In Happiness and Sorrow


First time I met them was the day I was hurt. I had put my fingers into the drawer and shut it.

Second time I met them was the day I went to school the first time.

Third time I met them was the day I gave my lunch to a poor lady with a kid.

Fourth time I met them was when dad wasn’t home.

Then on, there have been so many meetings. Some sweet, some hard, some choking and some really sad. But they have always been the same. They seem to be so light within but take so much weight of me. I don’t really wish to meet them but I can’t help having them when they come. And after they have gone, I take a deep breath and i feel light.

Now I don’t meet them that often. They feel I have grown up and changed. My emotions don’t overpower me and I am insensitive now.  But the thing is I have stopped meeting them myself. I feel I have had enough and until unless I am too heavy inside I would not call upon them. I know they’ll be with me forever, as long as I breathe. And I know when I will need them. I know there are so many dark moments to face. Don’t want to mention them but try guessing from the fact that I am the elder son of my parents and there is a moment when it pains the most being the eldest son. I am sure I’ll need them that day. They’ll be with me even after that day.  They might just turn out to be the salt in my food.

The most wonderful thing about them is their sheer presence and meaning and purpose. They are never explained nor is their existence questioned. It’s beyond imagination how they can be instrumental in shaping your emotions both joy and sad.  They are God’s creation, a magic in itself and indispensable in life. If you have never met them, never experienced them, never felt them, you pinch yourself and check if you are alive.  Am sure you won’t pinch.  At times, you wish you get into situations where you happily long for them to be in front of your eyes. At times, you want them to disappear from someone else’s eyes and vanish into thin air. And at times you desperately want them to come to you, relax you and go away before their memories haunt you in solitude.

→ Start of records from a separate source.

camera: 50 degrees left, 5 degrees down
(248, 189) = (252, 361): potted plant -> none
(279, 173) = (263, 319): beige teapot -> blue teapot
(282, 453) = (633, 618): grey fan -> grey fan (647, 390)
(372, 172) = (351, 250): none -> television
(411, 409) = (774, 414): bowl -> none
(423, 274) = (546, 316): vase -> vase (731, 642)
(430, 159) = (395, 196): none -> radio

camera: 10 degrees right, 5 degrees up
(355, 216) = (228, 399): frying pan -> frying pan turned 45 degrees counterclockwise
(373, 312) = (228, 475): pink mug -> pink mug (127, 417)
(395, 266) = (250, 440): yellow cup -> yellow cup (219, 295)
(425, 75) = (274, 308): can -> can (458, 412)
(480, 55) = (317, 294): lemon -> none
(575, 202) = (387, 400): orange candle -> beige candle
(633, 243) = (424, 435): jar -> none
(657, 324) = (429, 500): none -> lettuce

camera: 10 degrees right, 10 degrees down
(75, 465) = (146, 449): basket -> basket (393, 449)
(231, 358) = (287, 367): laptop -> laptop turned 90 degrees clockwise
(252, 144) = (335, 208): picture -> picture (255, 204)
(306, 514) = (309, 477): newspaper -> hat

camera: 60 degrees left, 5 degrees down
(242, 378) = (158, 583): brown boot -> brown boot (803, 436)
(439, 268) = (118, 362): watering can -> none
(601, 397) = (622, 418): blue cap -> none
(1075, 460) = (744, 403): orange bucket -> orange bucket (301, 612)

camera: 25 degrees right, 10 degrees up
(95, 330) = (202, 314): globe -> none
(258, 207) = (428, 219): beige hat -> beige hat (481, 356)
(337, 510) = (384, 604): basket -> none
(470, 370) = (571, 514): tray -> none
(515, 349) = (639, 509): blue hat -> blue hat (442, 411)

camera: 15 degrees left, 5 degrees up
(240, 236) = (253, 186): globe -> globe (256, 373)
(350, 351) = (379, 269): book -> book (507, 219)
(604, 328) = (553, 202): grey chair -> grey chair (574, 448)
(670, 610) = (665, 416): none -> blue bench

Crocodiles fake them, onions bring them, rains hide them and Clapton writes about them. . . .

They come in drops, heavy at the bottom.  They come in streams, dry at one end.  They come in pairs with a trail that creates an invisible scar. They are not controlled, they are involuntary.

And today I stand a foot away from the bed of my ailing grandpa and stare into his emotionless eyes and as if his eyes just pulled ‘them’ out of my big moist eyes, there they flow uninhibited, unfazed and unattended to.

My "tears" they are. Tears of grief and of desperation, of disbelief and heartbreak. They come cascading down in pairs from every edge of my eyes through the contours of my face in a stochastic pattern like two asymptotes on the curve of my lifeless face.

They stop after they have washed my eyes of all the sorrows to give me a sight, a clear one to think beyond the cause, beyond congested boundaries of misery and helplessness. My sleeve soaks them up and my eyes are dry again but the blemish that’s on my heart is not one to soak or vanish. But, yes.  Tears do lighten them and all that is left is a memory of those tears, those cries and those minutes of breathlessness. 

And you breathe in some air, smile faintly with lips joint together and wait for them to come and touch you again.